> _EXERCISE DETAILS_
When you write out the listing, keep each word exactly as it stands but include none of its images.

> _DATA EXTRACT_
☆ ☆ ☆ ☆ ☆ ☆ ☆

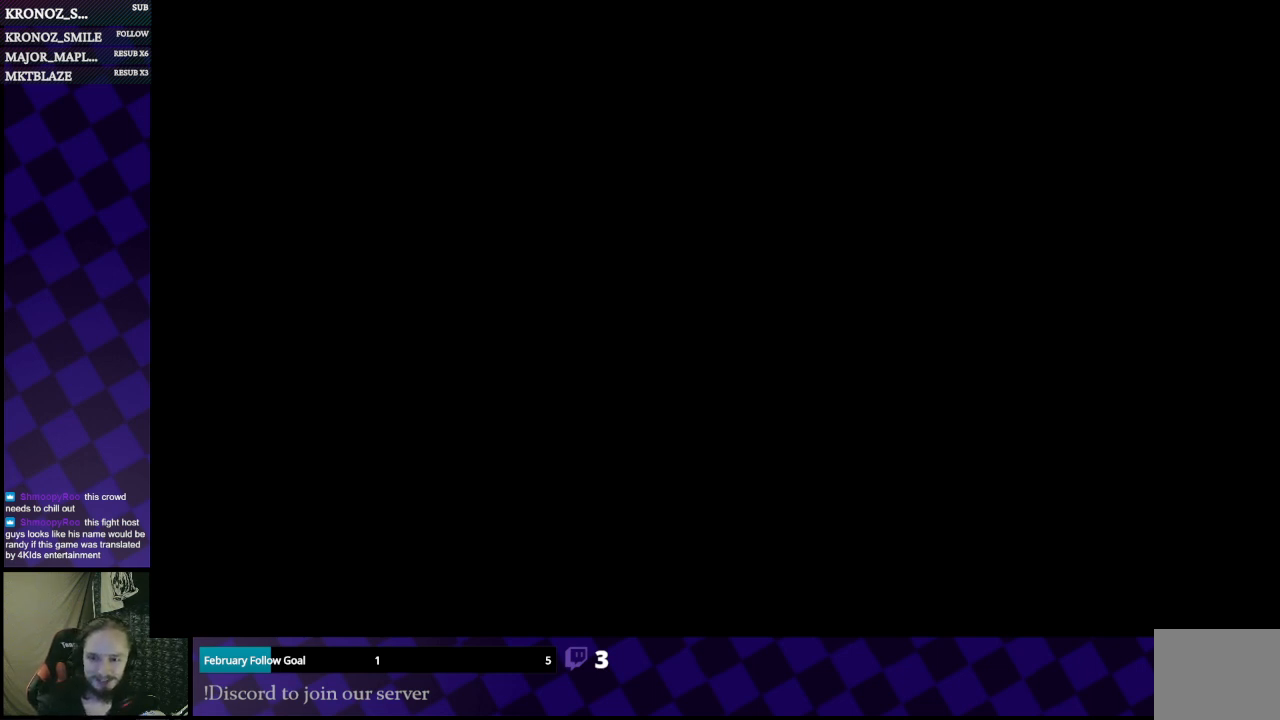
{"buttons": ["A"], "left_stick": "center", "right_stick": "center", "events": [[133, "A", "down"], [300, "A", "up"], [467, "A", "down"]]}
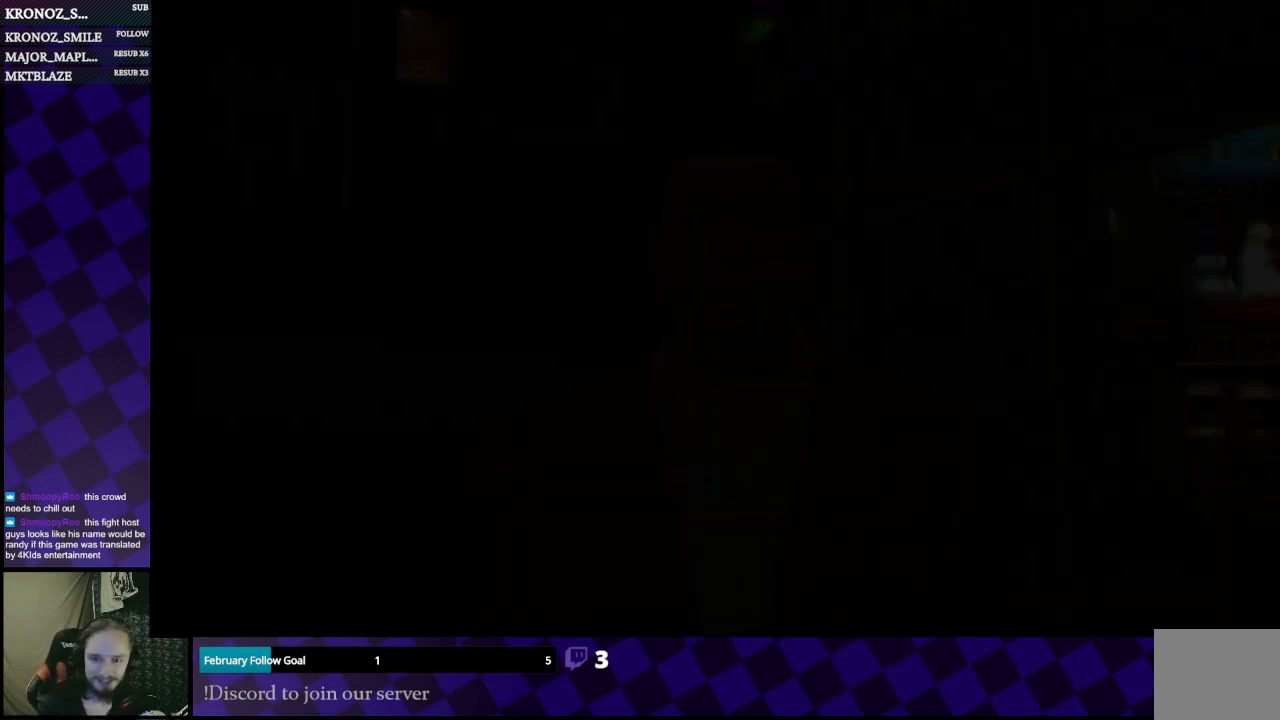
{"buttons": [], "left_stick": "center", "right_stick": "center", "events": [[100, "A", "up"]]}
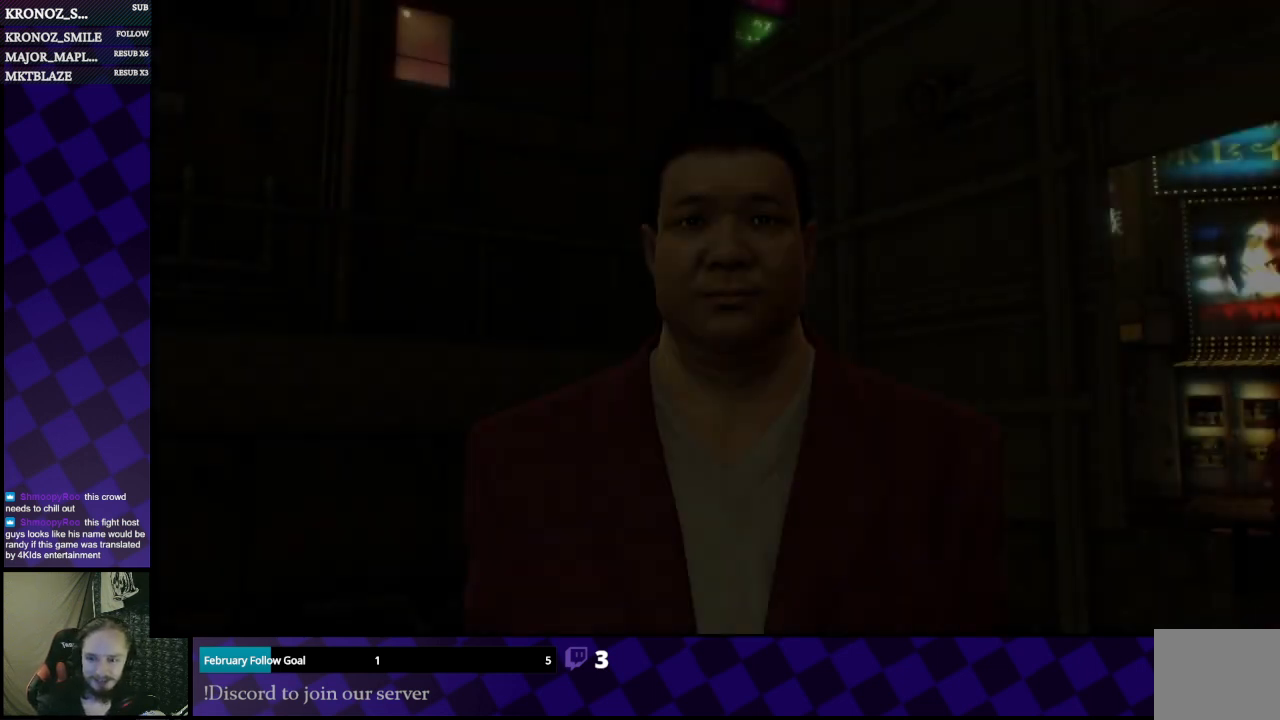
{"buttons": ["A"], "left_stick": "center", "right_stick": "center", "events": [[33, "A", "down"], [167, "A", "up"], [267, "A", "down"], [333, "A", "up"], [433, "A", "down"]]}
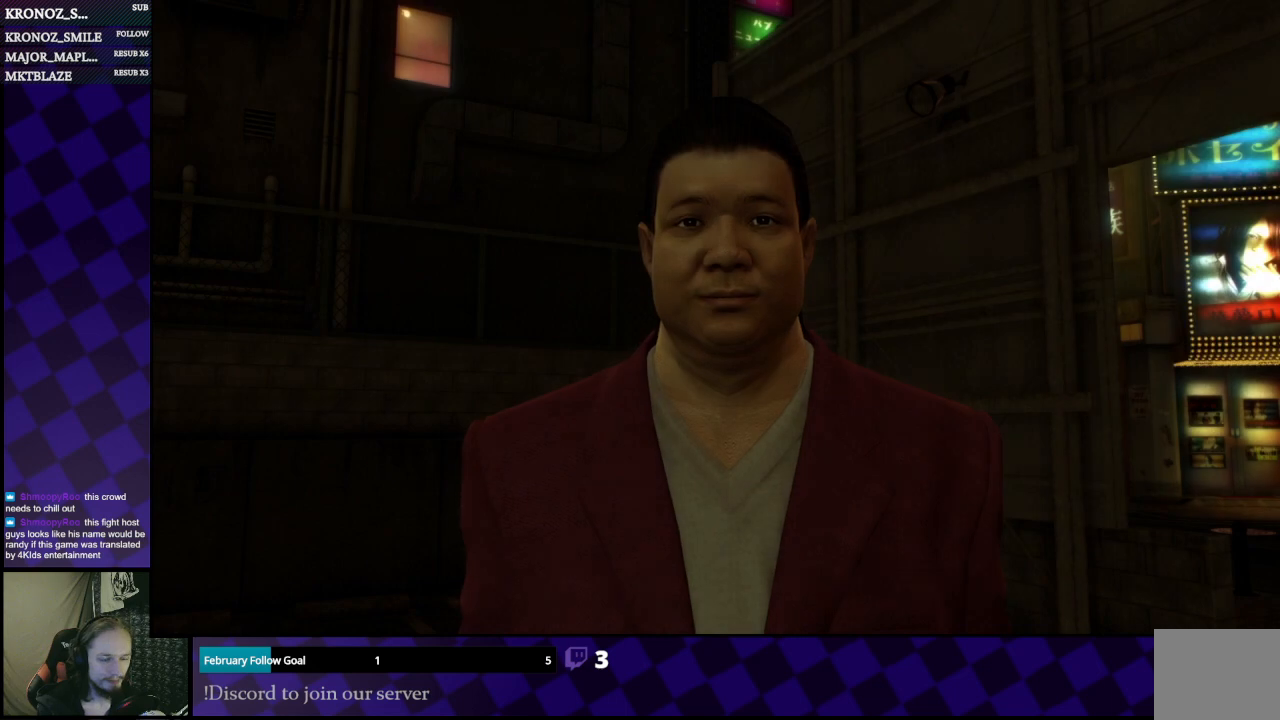
{"buttons": ["A"], "left_stick": "center", "right_stick": "center", "events": [[67, "A", "up"], [100, "A", "down"], [200, "A", "up"], [267, "A", "down"], [433, "A", "up"], [467, "A", "down"]]}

☆ ☆ ☆ ☆ ☆ ☆ ☆

> _RESULT_
{"buttons": ["A"], "left_stick": "center", "right_stick": "center", "events": [[133, "A", "down"], [300, "A", "up"], [467, "A", "down"]]}
{"buttons": [], "left_stick": "center", "right_stick": "center", "events": [[100, "A", "up"]]}
{"buttons": ["A"], "left_stick": "center", "right_stick": "center", "events": [[33, "A", "down"], [167, "A", "up"], [267, "A", "down"], [333, "A", "up"], [433, "A", "down"]]}
{"buttons": ["A"], "left_stick": "center", "right_stick": "center", "events": [[67, "A", "up"], [100, "A", "down"], [200, "A", "up"], [267, "A", "down"], [433, "A", "up"], [467, "A", "down"]]}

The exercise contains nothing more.